▸ **Passage shown**
BEGIN

These tendencies have created associated challenges when it comes to understanding how humans live, work and are represented through data. Another challenge arises in the way massive power concentration is governed when commercial interests collide with human and societal values at a global scale with regards to issues such as transparency, privacy, antidiscrimination, freedom of expression and democracy (see e.g., Bechmann & Bowker, 2019; Howard, 2005; Nissenbaum, 2009; Zuboff, 2019). The ways in which the processes of decision-making are accounted for and governed when using seemingly unstable and autonomous mathematical models as the backbone of the data-driven society presents a further challenge.

Media and communication research have a long history and interest in understanding user behaviour, incentives, beliefs and opinions through surveys, observations and interviews. However, the character of the existing communication and media landscape provides new possibilities for analysing a larger amount of data than ever before over time, across different spaces and places and in larger user (social and collective) networks. However, such data still create a need for a holistic approach to usage as a contextual challenge in anchoring big data (wide and deep log data) both in a physical situation and in a situation that involves other platforms, services and/or users, just to name a few contextual challenges (Leckner & Severson, 2019; Lai et al., 2019). This is especially important when big data are used to predict behaviour such as fertility prevention (Karlsson, 2019) or to profile people through correlated behaviours and attempts to intervene in election results based on carefully tailored content placed through social media micro-targeting (Eg & Krumsvik, 2019). Meaningful data in such scenarios are both important and potentially a threat to users and society. Nonetheless, the classical question of meaning and meaningful data deserves renewed attention in our research field in the light of societal and technological changes. When media usage becomes more seamless integrating various forms of physical and digital interwoven lives in big data studies becomes central to create meaningful data (boyd & Crawford, 2012; Mayer-Schönberger & Cukier, 2013). At the same time new types of small n-studies arise along with new theoretical and methodological considerations in classical qualitative studies.

END

▸ **Source material**
BEGIN

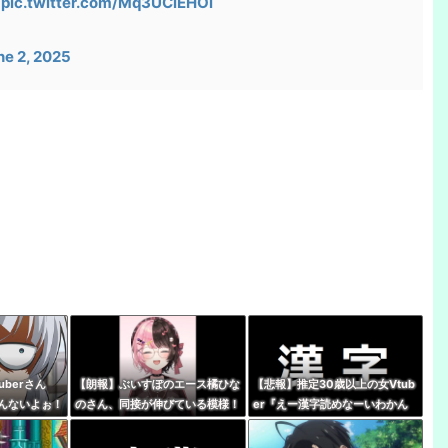
‼
pic.twitter.com/Mq3UCiEHOl
ne 2, 2025
berさん
【朗報】ぶいすぽのエース橘ひな
【悲報】推定30歳以上の女Vtub
んないよぉ！
のさん、同接が伸びている模様！
er『えー漢字読めなーいわかん
っそれはです
←無敵だなぶいすぽ
なーい』 キッズリスナー
タバレやめて
『！？』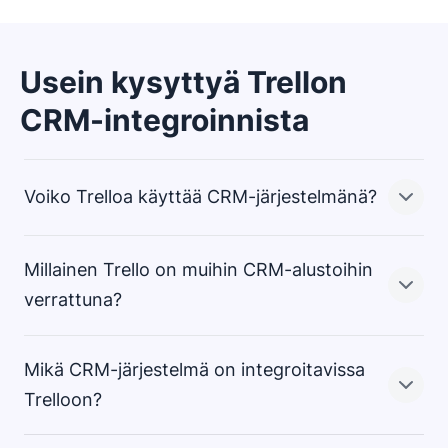
Usein kysyttyä Trellon
CRM-integroinnista
Voiko Trelloa käyttää CRM-järjestelmänä?
Millainen Trello on muihin CRM-alustoihin
Trello on suunniteltu yhteistyö- ja
verrattuna?
projektinhallintatyökaluksi, ja sitä käytetään usein
CRM:n kanssa tiimin yhteistyön edistämiseksi ja
Mikä CRM-järjestelmä on integroitavissa
kaupanteon tehostamiseksi.
Trello on upea työkalu, mutta sitä ei ole suunniteltu
Trelloon?
Trelloa voidaan käyttää perustason CRM-järjestelmänä
virtaviivaistamaan
ja liidiprosesseja, eikä
samaan tapaan kuin laskentataulukkoa, mutta siitä
siinä ole CRM-ohjelmiston tehokkaita ominaisuuksia ja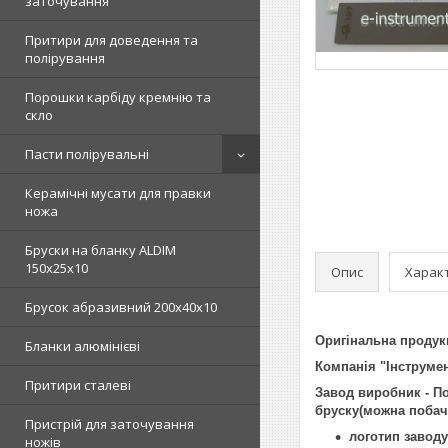
заточування
Притири для доведення та
полірування
Порошки карбіду кремнію та
скло
Пасти полірувальні
Керамічні мусати для правки
ножа
Бруски на бланку ALDIM
150х25х10
Опис
Харак
Брусок абразивний 200х40х10
Оригінальна продукц
Бланки алюмінієві
Компанія "Інструмен
Притири сталеві
Завод виробник - П
бруску(можна побачи
Пристрій для заточування
логотип заводу
ножів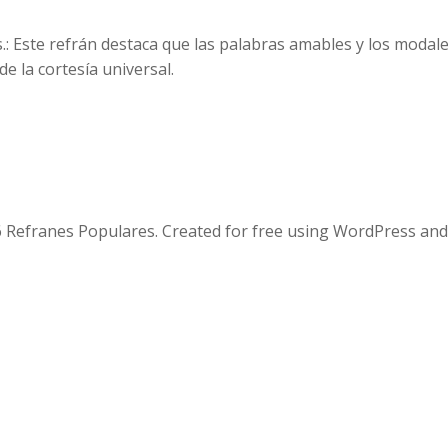
 Este refrán destaca que las palabras amables y los modale
e la cortesía universal.
 Refranes Populares. Created for free using WordPress an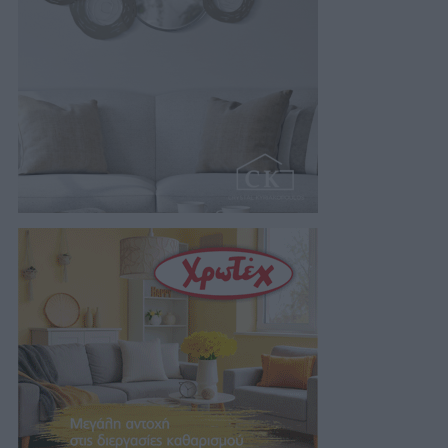
της…
07/08/2026 18:01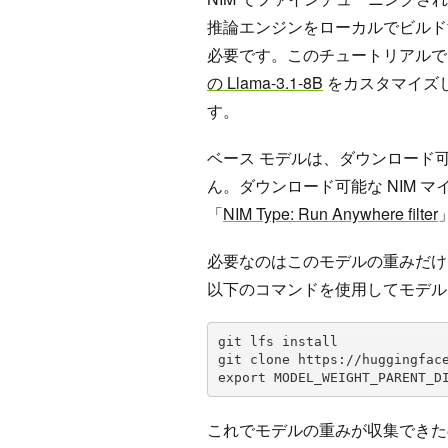
推論エンジンをローカルでビルド
必要です。このチュートリアルで
の Llama-3.1-8B
をカスタマイズ
す。
ベース モデルは、ダウンロード可能な
ん。ダウンロード可能な NIM マイ
「
NIM Type: Run Anywhere filter
必要なのはこのモデルの重みだけ
以下のコマンドを使用してモデル
git lfs install

git clone https://huggingface
export MODEL_WEIGHT_PARENT_D
これでモデルの重みが収集できた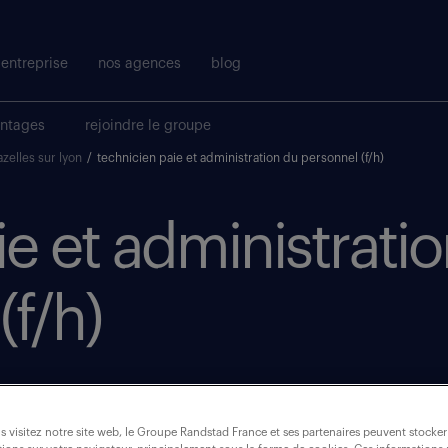
entreprise
nos agences
blog
antages
rejoindre le groupe
zelles sur lyon
/
technicien paie et administration du personnel (f/h)
ie et administrati
(f/h)
 visitez notre site web, le Groupe Randstad France et ses partenaires peuvent stocker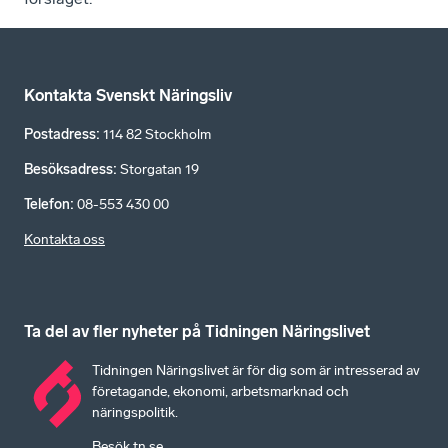
Kontakta Svenskt Näringsliv
Postadress
:
114 82 Stockholm
Besöksadress
:
Storgatan 19
Telefon
:
08-553 430 00
Kontakta oss
Ta del av fler nyheter på Tidningen Näringslivet
Tidningen Näringslivet är för dig som är intresserad av
företagande, ekonomi, arbetsmarknad och
näringspolitik.
Besök tn.se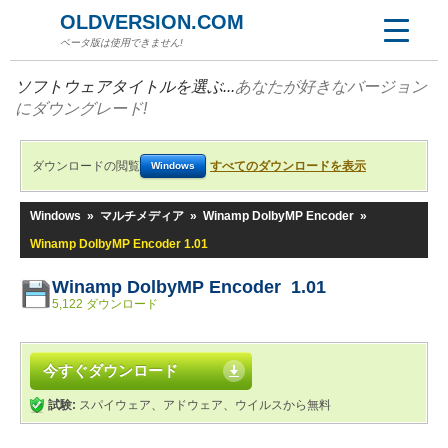
OLDVERSION.COM
ベータ版は使用できません!
ソフトウェアタイトルを選ぶ...
あなたが好きなバージョン
にダウングレード!
ダウンロードの閲覧
すべてのダウンロードを表示
Windows
Windows
»
マルチメディア
»
Winamp DolbyMP Encoder
»
Winamp DolbyMP Encoder 1.01
Winamp DolbyMP Encoder 1.01
5,122 ダウンロード
今すぐダウンロード
試験:
スパイウェア、アドウェア、ウイルスから無料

END

▸ **Task**
Continue the passage on big data and meaningful data in media and communication research, starting right after its final sentence. The records play no part here and can be set aside.

▸ **Result of the task**
This special issue gathers a number of articles that study onlife empirically, as an integration of the physical and digital life (Floridi, 2015; Simon & Ess, 2015) and will discuss the methods used to infer meaning from data traces to usage and users. In doing so, the issue will build on classical battles and paradigm shifts from the idea of separated digital and physical lives to integrated spheres (Baym, 1995; Markham, 1998; Turkle, 1995) and from single methods to the introduction of triangulation of data points and multi-sited ethnography (Marcus, 1995). Onlife designates the transformational reality that, in contemporary developed societies, our offline and online experiences and lives are inextricably interwoven. Our onlives produce digital traces or footprints, some of which are even produced before birth by our parents and continue to exist after our death (in the shape of registers, bank accounts, social media profiles, etc.). This special issue examines and discusses how we create meaning in and make sense of small and big data as onlife traces.

Anchored in media and communication research, the contributors use and discuss methods to extract meaningful sociological onlife findings from small and big data and discuss the methodological challenges in doing so. The notions “small” and “big” data are problematic in many ways, but in this volume “big data” connotes bigger than usual data (Boellstorff, 2013; Kitchin, 2014; Mayer-Schönberger & Cukier, 2013) and “small data” refers to in-depth and thick accounts of usage or particular contextualized users (Geertz, 1973; Kitchin & Lauriault, 2015). One of the problems of the small and big data discussion is that it replicates a classical distinction between researchers being primarily either quantitative or qualitative in their methodological approach (Leckner & Severson, 2019; Munk, 2019).

The fields of qualitative and quantitative research are often depicted as each other’s counterpart even though the mixed-method design has existed for a very long time. Nevertheless, when researchers study onlife as a way of conceptualizing the digital (and physical) layer of our lives, the notions of quantitative and qualitative methods are challenged. Many of the contributions in this volume show how combinations of quantitative and qualitative methods are applied to fertilize the knowledge of usage or users. The quantitative approaches are not merely isolated to large n survey studies and statistical analysis, and the qualitative approaches are not restricted to small n and ethnographically inspired collection methods, such as field diaries, interviews, focus groups and analytical methods such as discourse and narrative analysis. Instead, the special issue illustrates reinterpreted hybrid method approaches. How large n log data samples can be used to narrow down and focus on carefully selected smaller n samples.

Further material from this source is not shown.